(Preamble: This question is an offshoot of this earlier MSE post.)
The title says it all.
Is $\bigg(q^k n^2 \text{ is perfect }\bigg) \iff \bigg(D(q^k)D(n^2) = 2s(q^k)s(n^2)\bigg)$ only true for odd perfect numbers $q^k n^2$?
Here,
$$D(x) = 2x – \sigma(x)$$
is the deficiency of $x$,
$$s(x) = \sigma(x) – x$$
is the sum of the aliquot divisors of $x$, and $\sigma(x)$ is the sum of divisors of $x \in \mathbb{N}$, the set of positive integers.
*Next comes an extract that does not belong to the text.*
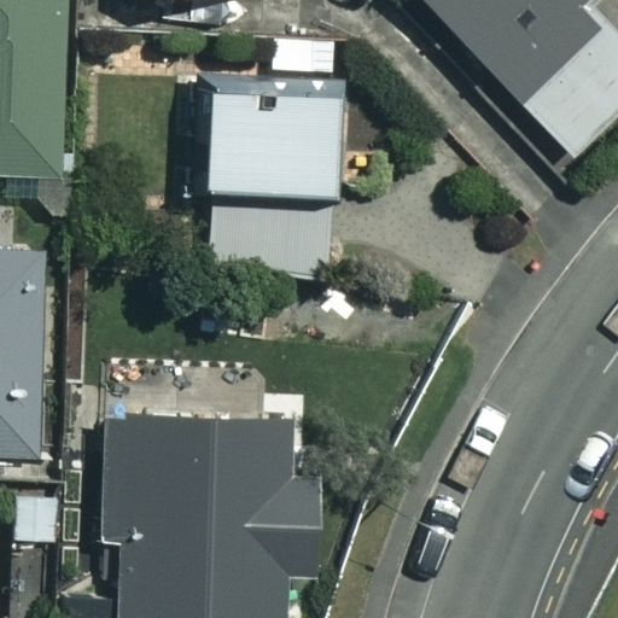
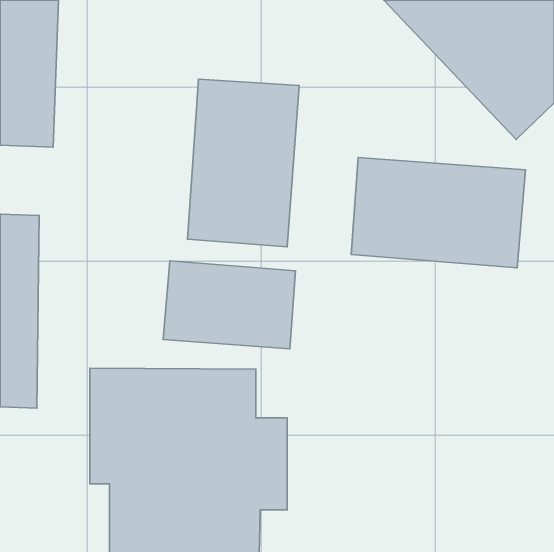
building: none -> [351,157,525,268]
building: none -> [163,261,295,349]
IN RESPONSE TO A CLARIFICATION FROM mathlove
That is:
If $\gcd(y,z)=1$, is the biconditional "$yz$ is perfect $\iff D(y)D(z)=2s(y)s(z)$" always true?
Best Answer
Yes.
If $yz$ is perfect with $\gcd(y,z)=1$, then since $$\sigma(yz)=\sigma(y)\sigma(z)=2yz$$ we have $$\begin{align}D(y)D(z)&=(2y-\sigma(y))(2z-\sigma(z))\\\\&=(2y-\sigma(y))\left(2z-\frac{2yz}{\sigma(y)}\right) \\\\&=4yz-\frac{4y^2z}{\sigma(y)}-2z\sigma(y)+2yz \\\\&=4yz-2z\sigma(y)-\frac{4y^2z}{\sigma(y)}+2yz \\\\&=2(\sigma(y)-y)\left(\frac{2yz}{\sigma(y)}-z\right) \\\\&=2(\sigma(y)-y)(\sigma(z)-z) \\\\&=2s(y)s(z)\end{align}$$
If $D(y)D(z)=2s(y)s(z)$ and $\gcd(y,z)=1$, then $$\begin{align}&(2y-\sigma(y))(2z-\sigma(z))=2(\sigma(y)-y)(\sigma(z)-z) \\\\&\implies 4yz-2y\sigma(z)-2z\sigma(y)+\sigma(y)\sigma(z)=2\sigma(y)\sigma(z)-2z\sigma(y)-2y\sigma(z)+2yz \\\\&\implies 2yz=\sigma(y)\sigma(z) \\\\&\implies 2yz=\sigma(yz) \\\\&\implies \text{$yz$ is perfect}\end{align}$$